------ Provided records

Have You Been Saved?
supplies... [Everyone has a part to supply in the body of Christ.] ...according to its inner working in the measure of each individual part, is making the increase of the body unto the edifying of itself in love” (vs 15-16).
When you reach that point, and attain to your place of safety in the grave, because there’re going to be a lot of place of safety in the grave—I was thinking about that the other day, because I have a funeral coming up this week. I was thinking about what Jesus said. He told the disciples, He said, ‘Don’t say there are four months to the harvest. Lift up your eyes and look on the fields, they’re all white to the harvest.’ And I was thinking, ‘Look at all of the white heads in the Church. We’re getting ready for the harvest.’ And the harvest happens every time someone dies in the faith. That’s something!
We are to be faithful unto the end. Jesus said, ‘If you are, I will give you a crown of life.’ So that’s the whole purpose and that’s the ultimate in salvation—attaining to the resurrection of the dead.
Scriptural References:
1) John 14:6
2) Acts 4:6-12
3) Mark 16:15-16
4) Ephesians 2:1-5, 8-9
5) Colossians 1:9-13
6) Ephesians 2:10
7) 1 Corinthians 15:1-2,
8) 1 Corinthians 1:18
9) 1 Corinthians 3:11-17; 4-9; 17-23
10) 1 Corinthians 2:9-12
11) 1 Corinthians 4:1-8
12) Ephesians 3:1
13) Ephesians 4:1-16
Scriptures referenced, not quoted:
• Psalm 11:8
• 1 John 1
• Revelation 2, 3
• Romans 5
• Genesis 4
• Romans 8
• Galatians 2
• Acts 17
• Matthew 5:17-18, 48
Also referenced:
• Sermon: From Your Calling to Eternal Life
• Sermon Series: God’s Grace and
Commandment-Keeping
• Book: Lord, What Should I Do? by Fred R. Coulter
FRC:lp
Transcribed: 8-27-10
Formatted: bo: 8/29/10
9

------------
------ Provided records

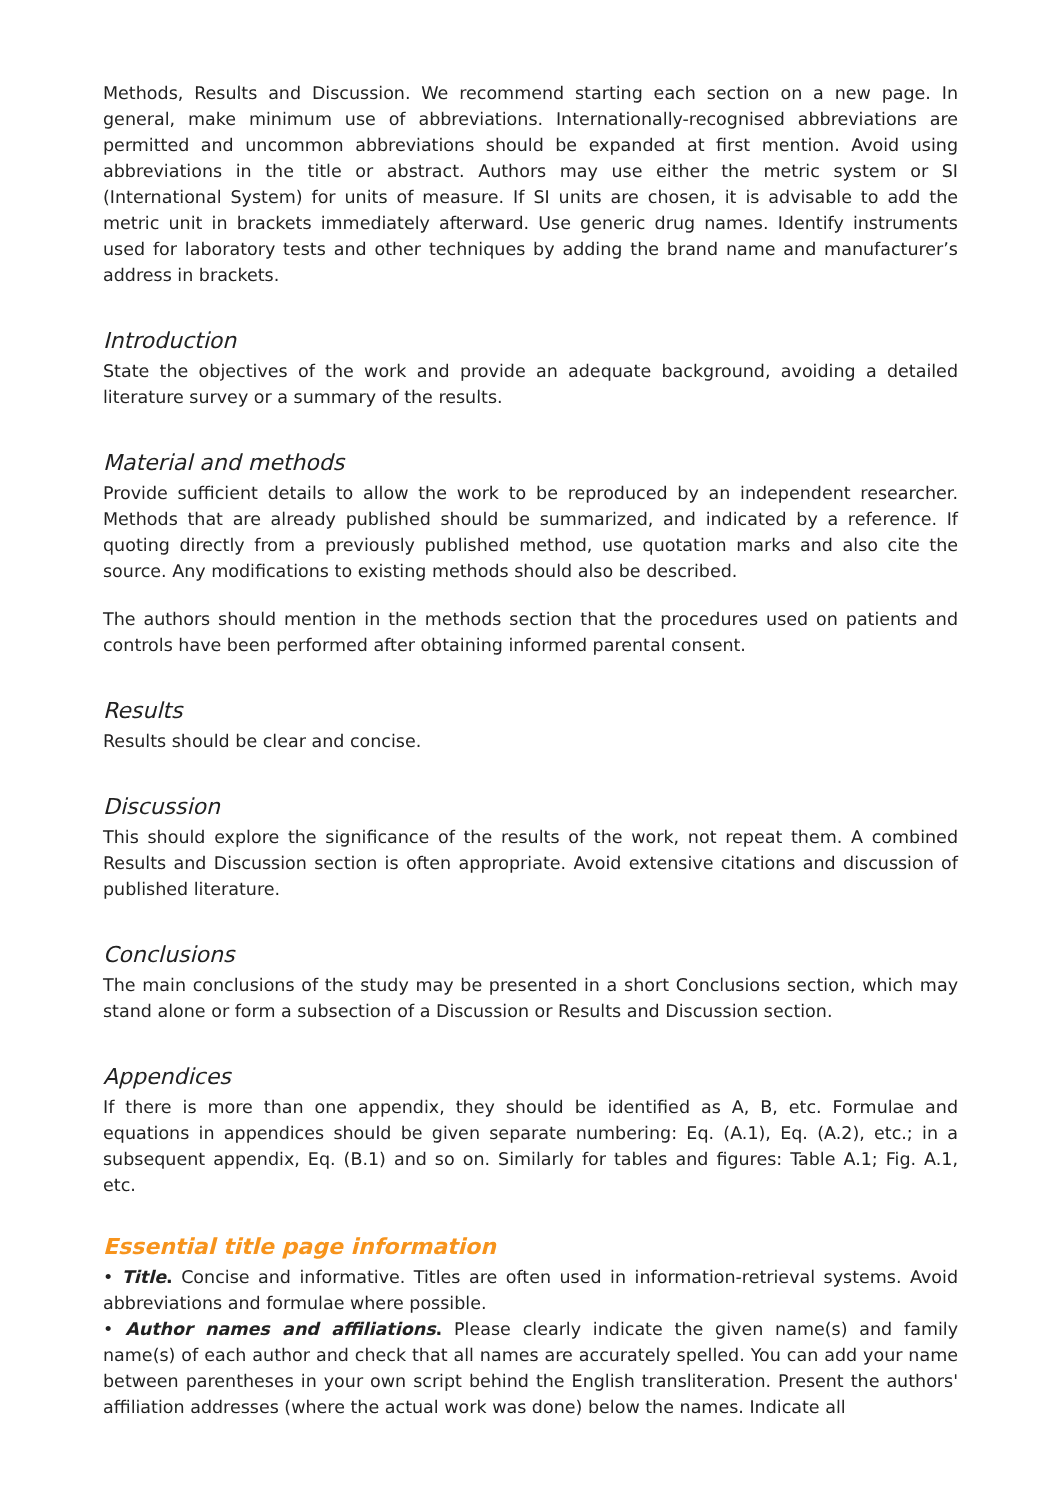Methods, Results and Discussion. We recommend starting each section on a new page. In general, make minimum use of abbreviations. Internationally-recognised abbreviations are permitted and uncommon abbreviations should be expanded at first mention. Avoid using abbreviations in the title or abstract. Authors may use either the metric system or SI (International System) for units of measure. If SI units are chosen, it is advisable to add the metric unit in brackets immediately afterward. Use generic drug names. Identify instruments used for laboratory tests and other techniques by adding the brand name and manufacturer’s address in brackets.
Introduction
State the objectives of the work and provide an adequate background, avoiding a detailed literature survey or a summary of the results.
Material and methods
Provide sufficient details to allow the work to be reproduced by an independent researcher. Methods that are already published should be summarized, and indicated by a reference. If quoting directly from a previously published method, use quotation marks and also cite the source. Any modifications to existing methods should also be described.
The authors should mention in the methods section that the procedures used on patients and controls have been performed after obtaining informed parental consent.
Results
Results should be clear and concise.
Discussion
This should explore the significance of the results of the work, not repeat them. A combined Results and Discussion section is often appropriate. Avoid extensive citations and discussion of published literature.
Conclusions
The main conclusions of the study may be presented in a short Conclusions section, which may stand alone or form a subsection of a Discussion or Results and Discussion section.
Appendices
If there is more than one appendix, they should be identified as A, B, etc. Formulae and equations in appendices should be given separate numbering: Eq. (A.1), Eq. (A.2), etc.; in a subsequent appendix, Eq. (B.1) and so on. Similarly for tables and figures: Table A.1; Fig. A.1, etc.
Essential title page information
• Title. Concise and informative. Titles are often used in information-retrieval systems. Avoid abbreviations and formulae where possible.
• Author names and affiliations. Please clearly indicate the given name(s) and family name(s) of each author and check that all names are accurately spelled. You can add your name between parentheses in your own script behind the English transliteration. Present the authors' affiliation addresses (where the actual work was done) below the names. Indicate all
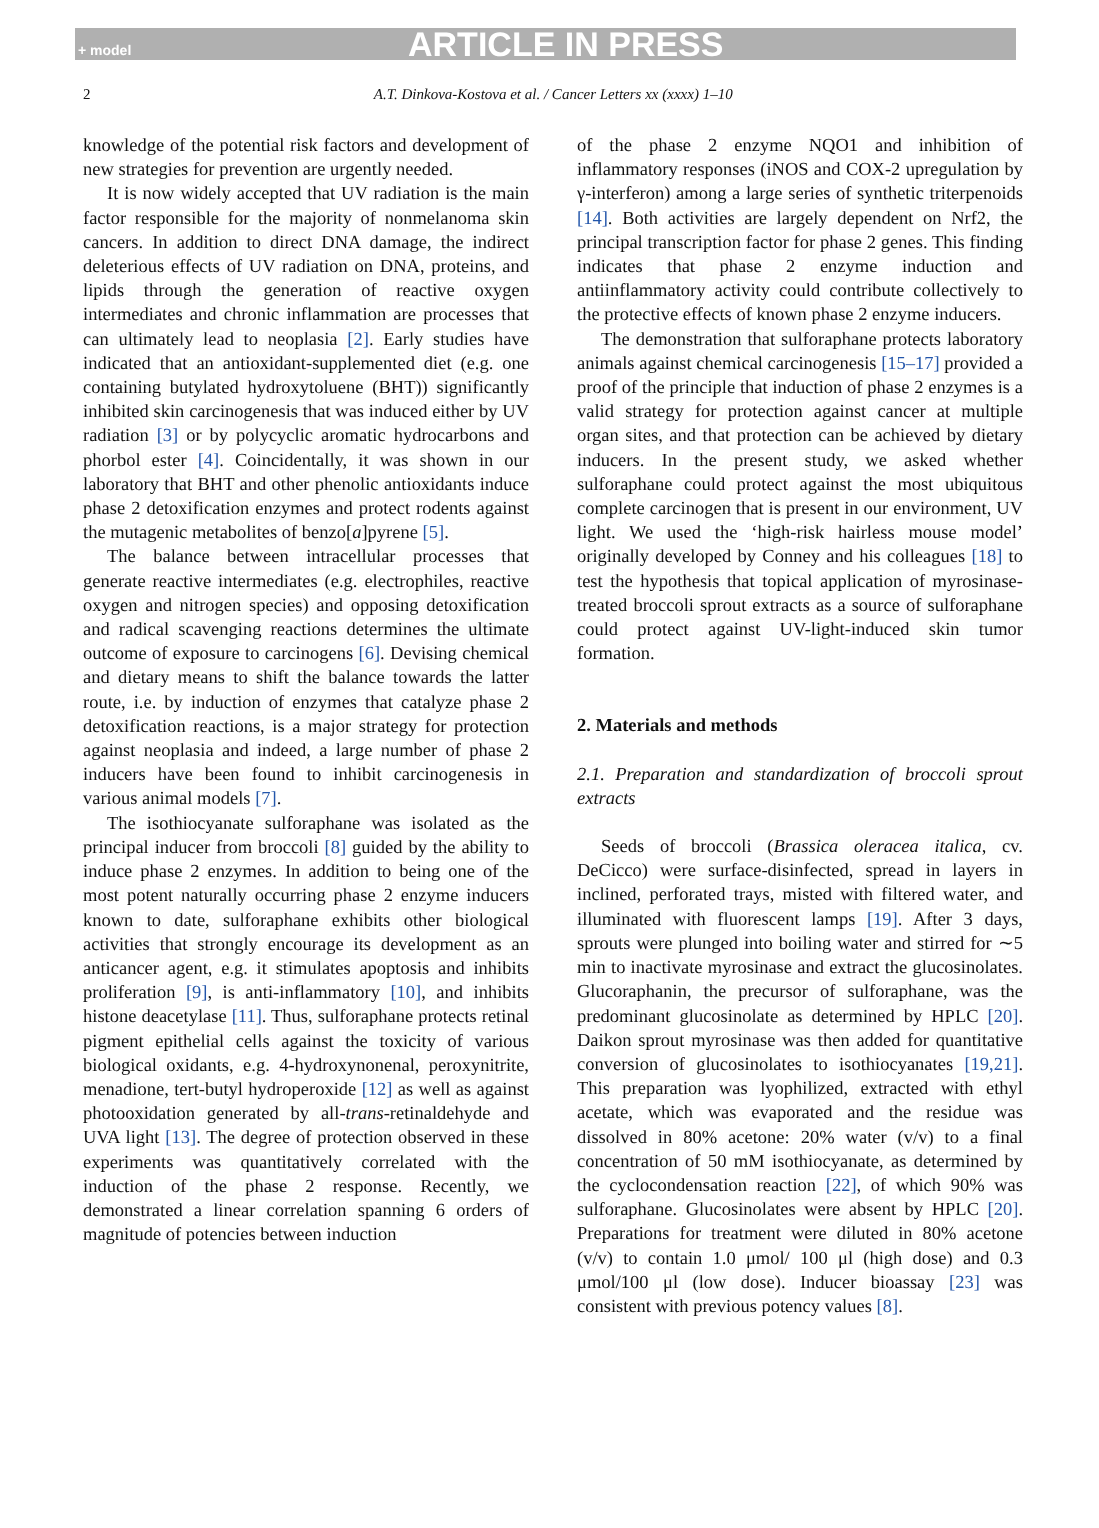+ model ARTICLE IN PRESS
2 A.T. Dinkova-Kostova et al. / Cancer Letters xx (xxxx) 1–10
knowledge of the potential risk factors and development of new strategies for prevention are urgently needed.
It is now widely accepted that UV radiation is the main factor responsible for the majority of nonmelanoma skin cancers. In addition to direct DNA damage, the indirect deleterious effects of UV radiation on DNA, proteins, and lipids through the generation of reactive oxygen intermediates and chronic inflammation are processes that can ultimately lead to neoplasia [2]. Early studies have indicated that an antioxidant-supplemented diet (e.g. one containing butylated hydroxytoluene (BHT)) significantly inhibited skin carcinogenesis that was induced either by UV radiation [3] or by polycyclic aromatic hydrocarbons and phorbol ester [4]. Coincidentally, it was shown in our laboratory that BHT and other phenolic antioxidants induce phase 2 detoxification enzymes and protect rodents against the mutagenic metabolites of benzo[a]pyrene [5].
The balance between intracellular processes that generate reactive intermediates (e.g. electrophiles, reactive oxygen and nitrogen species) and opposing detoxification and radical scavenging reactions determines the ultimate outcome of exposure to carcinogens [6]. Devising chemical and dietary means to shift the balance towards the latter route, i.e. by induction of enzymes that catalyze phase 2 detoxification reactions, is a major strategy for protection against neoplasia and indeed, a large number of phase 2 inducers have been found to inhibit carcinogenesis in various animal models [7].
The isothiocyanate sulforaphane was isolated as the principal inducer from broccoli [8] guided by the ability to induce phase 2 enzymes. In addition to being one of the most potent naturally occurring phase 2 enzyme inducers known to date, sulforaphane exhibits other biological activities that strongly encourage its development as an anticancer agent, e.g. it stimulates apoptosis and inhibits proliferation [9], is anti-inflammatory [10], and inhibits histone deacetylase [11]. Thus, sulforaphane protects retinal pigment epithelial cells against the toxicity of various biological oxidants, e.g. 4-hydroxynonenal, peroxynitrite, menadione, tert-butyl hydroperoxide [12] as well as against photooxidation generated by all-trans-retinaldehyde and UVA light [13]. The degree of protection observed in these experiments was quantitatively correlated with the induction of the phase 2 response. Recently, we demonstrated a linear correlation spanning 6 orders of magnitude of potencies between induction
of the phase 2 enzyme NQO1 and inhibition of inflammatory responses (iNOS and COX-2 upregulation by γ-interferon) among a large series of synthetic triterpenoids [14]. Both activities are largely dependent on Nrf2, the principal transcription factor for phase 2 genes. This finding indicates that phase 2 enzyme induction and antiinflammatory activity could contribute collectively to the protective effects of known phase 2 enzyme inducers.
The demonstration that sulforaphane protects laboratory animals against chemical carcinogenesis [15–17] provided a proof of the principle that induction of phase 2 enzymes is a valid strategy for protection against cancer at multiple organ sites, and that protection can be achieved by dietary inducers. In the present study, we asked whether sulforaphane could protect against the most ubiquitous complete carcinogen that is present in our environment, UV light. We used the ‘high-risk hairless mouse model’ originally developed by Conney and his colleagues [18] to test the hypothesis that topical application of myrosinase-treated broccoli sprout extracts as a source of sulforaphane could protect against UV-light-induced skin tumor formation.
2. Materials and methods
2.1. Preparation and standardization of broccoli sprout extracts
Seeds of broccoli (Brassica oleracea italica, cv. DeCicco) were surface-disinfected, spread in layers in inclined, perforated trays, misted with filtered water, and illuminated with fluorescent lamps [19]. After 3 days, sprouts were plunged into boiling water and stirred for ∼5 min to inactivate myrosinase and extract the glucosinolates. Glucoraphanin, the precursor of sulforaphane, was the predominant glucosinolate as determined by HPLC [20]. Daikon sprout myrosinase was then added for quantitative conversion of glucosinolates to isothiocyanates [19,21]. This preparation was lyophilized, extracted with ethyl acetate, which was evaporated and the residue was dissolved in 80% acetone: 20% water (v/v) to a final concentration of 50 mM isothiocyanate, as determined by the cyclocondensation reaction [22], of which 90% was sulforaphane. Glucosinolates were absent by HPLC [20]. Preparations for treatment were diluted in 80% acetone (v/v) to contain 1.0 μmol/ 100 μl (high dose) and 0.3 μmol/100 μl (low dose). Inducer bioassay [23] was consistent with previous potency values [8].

------------
------ Provided records

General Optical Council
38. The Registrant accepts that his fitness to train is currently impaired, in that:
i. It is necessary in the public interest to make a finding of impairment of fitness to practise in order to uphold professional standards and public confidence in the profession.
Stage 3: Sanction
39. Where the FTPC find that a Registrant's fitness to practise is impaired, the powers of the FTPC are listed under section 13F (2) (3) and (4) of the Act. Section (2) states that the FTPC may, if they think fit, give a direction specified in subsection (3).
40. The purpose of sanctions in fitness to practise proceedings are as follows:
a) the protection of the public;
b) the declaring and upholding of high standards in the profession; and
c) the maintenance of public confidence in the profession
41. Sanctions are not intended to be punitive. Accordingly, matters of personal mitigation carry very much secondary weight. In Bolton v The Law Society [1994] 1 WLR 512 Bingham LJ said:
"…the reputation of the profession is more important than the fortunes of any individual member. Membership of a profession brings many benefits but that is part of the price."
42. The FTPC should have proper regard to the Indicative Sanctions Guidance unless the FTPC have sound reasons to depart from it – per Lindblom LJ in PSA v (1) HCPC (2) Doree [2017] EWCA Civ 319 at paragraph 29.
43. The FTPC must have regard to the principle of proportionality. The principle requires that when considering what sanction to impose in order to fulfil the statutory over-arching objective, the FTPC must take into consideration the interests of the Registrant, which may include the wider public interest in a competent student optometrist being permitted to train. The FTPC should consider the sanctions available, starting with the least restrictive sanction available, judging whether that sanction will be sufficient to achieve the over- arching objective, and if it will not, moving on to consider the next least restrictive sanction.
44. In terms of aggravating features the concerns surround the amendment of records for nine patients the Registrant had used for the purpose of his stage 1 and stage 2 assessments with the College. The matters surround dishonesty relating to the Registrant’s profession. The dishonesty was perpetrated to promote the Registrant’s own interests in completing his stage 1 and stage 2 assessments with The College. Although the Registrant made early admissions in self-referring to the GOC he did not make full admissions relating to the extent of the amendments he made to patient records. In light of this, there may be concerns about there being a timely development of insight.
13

------------

Exercise details:
Search the entries for "practise" and copy out each line that has it.

Written response:
i. It is necessary in the public interest to make a finding of impairment of fitness to practise in order to uphold professional standards and public confidence in the profession.
39. Where the FTPC find that a Registrant's fitness to practise is impaired, the powers of the FTPC are listed under section 13F (2) (3) and (4) of the Act. Section (2) states that the FTPC may, if they think fit, give a direction specified in subsection (3).
40. The purpose of sanctions in fitness to practise proceedings are as follows:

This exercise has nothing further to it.